The most interesting part is the payload column:

{
  "application_id" : "application_1546747261569_328693", 
  "container_id" : "container_1546747261569_328693_01_000002", 
  "memory" : 4096, 
  "cores" : 1, 
  "host" : "host_ip:8041", 
  "containers_used" : 1, 
  "memory_used" : 4096, 
  "cores_used" : 1, 
  "memory_avail" : 12288, 
  "cores_avail" : 7
}

Now it is quite straightforward to get the start and end timestamp for each container:

select 
  get_json_object(payload,'$.application_id') app_id,
  get_json_object(payload,'$.container_id') container_id,
  min(case when type = 'Assigned container' then ts else null end) assigned_ts,
  max(case when type = 'Released container' then ts else null end) released_ts,
  max(get_json_object(payload,'$.memory')) memory, 
  max(get_json_object(payload,'$.cores')) cores, 
  max(get_json_object(payload,'$.host')) host
from yarn_rm_log_events
where source_class = 'SchedulerNode'
group by get_json_object(payload,'$.application_id'), get_json_object(payload,'$.container_id');

Then you can write a script to iterate every second from 00:00:00 to 23:59:59 and find out which containers were running that second and how much memory and CPU was consumed.

Here is my sample data:

second num of containers memory used cores used num of distinct applications
00:00:00 1 1024 1 1
00:00:01 2 2048 2 2
00:00:02 4 10240 4 2

The result has 86,400 rows i.e. the number of seconds in 24 hours. So now you know the exact per-second utilization of your cluster.

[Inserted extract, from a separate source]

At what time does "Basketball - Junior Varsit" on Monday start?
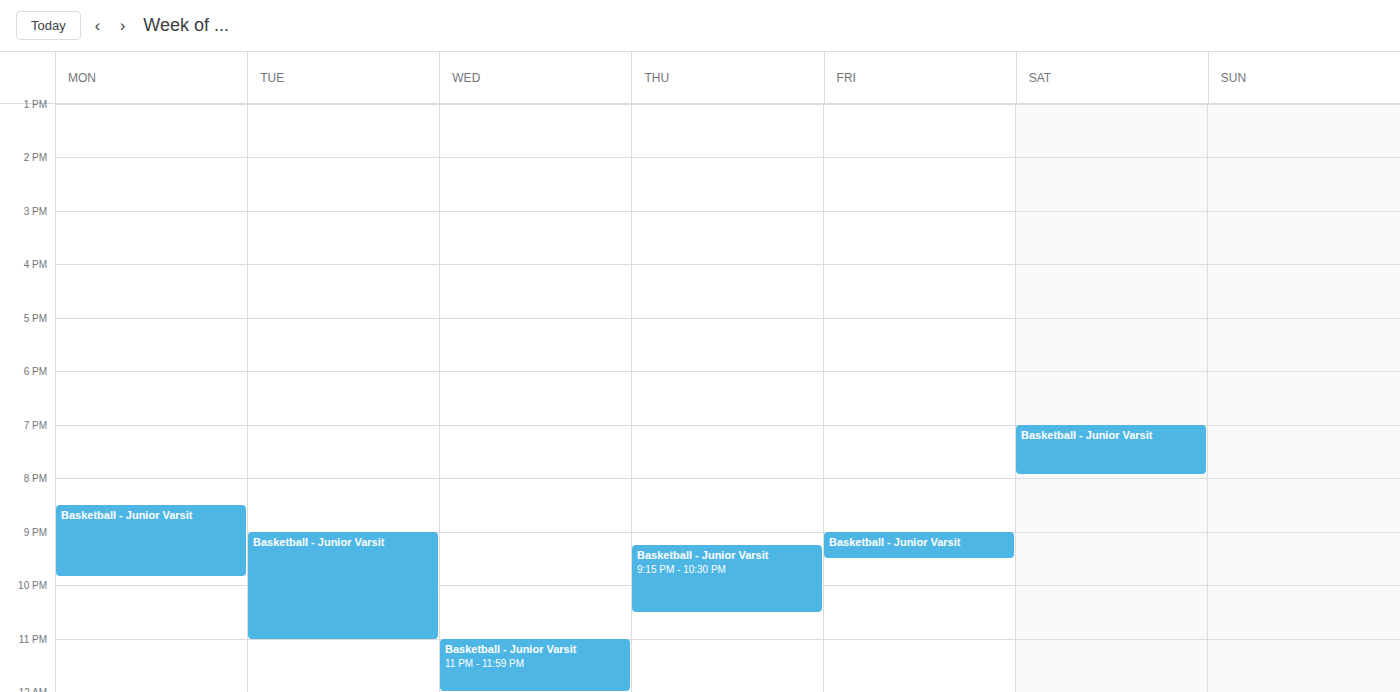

Utilization of Fixed-Sized Clusters – No Auto-scaling

Using per-second utilization metrics you can calculate daily and hourly cluster utilization.

Let’s see how we can use this data to calculate the daily utilization for fixed-sized clusters i.e. clusters with the constant number of nodes.

                     sum(memory used)
Memory utilization = ----------------------------- * 100%
                     total cluster memory * 86,400 

The same is for CPU cores:

                  sum(cores used)
CPU utilization = ---------------------------- * 100%
                  total cluster cores * 86,400 

Besides simple averages you can also compute percentiles and apply various time-series analysis models and techniques.

The YARN Resource Manager logs can be very helpful to analyze the cluster utilization as well as troubleshoot various clusters and application issues.